# AngleBetweenVectors.jl

#### When computing the arc separating two cartesian vectors, this is robustly stable; others are not.

#### Copyright © 2018 by Jeffrey Sarnoff. This work is released under The MIT License.

AngleBetweenVectors exports `angle`

.
`angle(point1, point2)`

determines the angle of their separation. The smaller of the two solutions is used. `π`

obtains If the points are opposed, [(1,0), (-1,0)]; so `0 <= angle(p1, p2) <= pi`

.

This function expects two points from a 2D, 3D .. ManyD space, in Cartesian coordinates. Tuples and Vectors are handled immediately (prefer Tuples for speed). To use another point representations, just define a `Tuple`

constructor for it. NamedTuples and SVectors have this already.

Most software uses `acos(dot(p1, p2) / sqrt(norm(p1) norm(p2))`

instead. While they coincide often; it is exceedingly easy to find cases where `angle`

is more accurate and then, usually they differ by a few ulps. Not always.

### provides

`angle( point₁, point₂ )`

- points are given as Cartesian coordinates
- points may be of any finite dimension >= 2
- points may be any type with a Tuple constructor defined

#### point representations that just work

- points as Tuples
- points as NamedTuples
- points as Vectors
- points as SVectors (StaticArrays)

#### working with other point representations

Just define a `Tuple`

constructor for the representation. That's all.

```
# working with this?
struct Point3D{T}
x::T
y::T
z::T
end
# define this:
Base.Tuple(a::Point3D{T}) where {T} = (a.x, a.y, a.z)
# this just works:
angle(point1::Point3D{T}, point2::Point3D{T}) where {T}
```

### why use it

This implementation is more robustly accurate than the usual method.
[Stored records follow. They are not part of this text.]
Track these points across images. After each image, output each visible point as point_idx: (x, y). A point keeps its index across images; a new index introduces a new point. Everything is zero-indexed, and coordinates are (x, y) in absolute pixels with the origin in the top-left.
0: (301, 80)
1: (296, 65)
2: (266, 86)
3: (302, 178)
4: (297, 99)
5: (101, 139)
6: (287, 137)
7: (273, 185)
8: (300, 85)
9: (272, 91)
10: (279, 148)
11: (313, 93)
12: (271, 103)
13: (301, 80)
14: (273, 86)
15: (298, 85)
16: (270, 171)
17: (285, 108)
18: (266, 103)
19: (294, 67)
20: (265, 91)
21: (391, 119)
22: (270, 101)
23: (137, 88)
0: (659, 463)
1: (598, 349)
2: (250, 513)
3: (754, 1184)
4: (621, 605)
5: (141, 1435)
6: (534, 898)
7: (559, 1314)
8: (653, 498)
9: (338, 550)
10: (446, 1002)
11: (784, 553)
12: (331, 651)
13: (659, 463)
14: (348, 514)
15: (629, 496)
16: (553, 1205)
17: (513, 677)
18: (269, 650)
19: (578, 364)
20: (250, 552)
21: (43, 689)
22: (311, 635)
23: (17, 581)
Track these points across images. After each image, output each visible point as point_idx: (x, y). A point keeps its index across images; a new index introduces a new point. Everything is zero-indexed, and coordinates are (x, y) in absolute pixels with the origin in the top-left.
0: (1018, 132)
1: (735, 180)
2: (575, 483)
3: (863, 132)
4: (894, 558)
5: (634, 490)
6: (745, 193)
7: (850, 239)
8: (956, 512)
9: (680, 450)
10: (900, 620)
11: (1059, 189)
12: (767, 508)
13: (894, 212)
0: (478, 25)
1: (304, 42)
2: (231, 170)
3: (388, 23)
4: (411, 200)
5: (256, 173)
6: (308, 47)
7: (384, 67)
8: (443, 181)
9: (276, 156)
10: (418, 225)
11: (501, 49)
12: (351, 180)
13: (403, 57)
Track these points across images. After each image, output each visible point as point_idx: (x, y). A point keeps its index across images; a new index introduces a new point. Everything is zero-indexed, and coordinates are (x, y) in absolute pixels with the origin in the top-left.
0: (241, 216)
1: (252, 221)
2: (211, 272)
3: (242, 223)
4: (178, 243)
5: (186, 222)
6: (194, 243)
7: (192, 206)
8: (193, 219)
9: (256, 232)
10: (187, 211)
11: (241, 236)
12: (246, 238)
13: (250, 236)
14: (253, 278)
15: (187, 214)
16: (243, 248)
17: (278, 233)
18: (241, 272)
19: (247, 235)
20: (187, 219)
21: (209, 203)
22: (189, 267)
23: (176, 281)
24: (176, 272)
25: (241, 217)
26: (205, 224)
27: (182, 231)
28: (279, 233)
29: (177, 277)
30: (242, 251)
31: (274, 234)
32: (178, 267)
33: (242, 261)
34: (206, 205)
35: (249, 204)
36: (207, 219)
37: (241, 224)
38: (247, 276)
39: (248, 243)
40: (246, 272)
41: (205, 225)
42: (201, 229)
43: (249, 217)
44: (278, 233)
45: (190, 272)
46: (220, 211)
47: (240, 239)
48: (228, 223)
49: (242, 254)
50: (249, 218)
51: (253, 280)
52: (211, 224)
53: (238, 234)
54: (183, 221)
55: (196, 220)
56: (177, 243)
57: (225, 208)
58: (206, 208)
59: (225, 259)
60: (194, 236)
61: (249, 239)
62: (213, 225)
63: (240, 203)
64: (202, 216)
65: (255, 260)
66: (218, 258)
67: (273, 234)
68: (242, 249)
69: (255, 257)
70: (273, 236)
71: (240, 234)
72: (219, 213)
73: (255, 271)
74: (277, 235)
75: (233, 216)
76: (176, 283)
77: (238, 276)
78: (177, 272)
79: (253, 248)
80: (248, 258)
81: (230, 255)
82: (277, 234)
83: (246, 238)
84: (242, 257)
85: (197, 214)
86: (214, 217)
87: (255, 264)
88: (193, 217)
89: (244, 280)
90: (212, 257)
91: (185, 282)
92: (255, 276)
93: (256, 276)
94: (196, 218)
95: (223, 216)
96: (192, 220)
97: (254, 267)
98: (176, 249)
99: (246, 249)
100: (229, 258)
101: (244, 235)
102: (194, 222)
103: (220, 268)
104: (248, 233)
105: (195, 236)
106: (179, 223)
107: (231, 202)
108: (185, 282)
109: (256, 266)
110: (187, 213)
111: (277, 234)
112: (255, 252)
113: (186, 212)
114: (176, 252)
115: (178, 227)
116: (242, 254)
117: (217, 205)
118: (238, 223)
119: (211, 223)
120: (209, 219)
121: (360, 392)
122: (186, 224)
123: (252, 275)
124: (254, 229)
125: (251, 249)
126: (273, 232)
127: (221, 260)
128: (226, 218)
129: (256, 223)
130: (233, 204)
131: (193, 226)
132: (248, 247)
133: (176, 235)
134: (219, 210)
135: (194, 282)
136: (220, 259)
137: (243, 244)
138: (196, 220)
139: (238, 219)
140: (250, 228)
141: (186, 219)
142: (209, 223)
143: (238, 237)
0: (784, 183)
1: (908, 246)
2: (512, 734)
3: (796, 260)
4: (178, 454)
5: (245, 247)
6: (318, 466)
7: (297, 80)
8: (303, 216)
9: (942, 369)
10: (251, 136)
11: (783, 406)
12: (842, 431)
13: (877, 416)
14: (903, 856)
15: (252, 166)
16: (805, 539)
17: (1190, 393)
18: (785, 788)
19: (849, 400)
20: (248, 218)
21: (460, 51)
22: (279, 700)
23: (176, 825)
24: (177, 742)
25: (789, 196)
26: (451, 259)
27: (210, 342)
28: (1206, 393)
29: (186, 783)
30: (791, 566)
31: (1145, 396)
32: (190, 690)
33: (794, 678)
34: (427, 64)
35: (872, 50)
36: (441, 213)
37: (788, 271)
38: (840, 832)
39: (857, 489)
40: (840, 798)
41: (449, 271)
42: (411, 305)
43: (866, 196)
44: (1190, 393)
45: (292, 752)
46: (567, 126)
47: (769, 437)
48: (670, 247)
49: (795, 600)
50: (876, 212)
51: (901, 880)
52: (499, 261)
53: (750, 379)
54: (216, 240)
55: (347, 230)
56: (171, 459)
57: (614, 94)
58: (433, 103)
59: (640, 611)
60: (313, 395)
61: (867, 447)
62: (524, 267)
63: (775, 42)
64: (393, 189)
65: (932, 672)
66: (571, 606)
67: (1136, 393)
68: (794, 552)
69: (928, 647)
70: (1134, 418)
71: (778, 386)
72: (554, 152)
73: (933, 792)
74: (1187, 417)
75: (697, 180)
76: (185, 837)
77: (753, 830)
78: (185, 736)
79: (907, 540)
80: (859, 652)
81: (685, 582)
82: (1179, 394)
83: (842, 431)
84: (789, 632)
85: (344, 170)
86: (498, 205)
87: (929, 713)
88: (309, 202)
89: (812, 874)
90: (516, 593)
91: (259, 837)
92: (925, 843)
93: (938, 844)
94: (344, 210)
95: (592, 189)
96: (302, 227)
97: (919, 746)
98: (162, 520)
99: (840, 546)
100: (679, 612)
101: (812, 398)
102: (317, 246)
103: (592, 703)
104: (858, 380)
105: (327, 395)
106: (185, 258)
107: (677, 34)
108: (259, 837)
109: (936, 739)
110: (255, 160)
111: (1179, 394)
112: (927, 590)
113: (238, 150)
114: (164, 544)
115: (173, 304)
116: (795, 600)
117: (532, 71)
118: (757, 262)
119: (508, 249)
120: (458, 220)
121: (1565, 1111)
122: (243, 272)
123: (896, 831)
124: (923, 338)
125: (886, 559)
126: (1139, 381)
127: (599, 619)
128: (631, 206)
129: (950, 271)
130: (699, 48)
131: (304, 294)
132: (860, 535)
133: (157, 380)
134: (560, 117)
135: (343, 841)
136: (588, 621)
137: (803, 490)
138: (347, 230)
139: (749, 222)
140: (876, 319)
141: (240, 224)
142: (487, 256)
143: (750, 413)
You can work with points in 2D, 3D, .. 1000D .. ?.

### notes

The shorter of two angle solutions is returned as an unoriented magnitude (0 <= radians < π).

Vectors are given by their Cartesian coordinates in 2D, 3D or .. N-dimensions.

This follows a note by Professor Kahan in Computing Cross-Products and Rotations (pg 15): "More uniformly accurate .. valid for Euclidean spaces of any dimension, it never errs by more than a modest multiple of ε."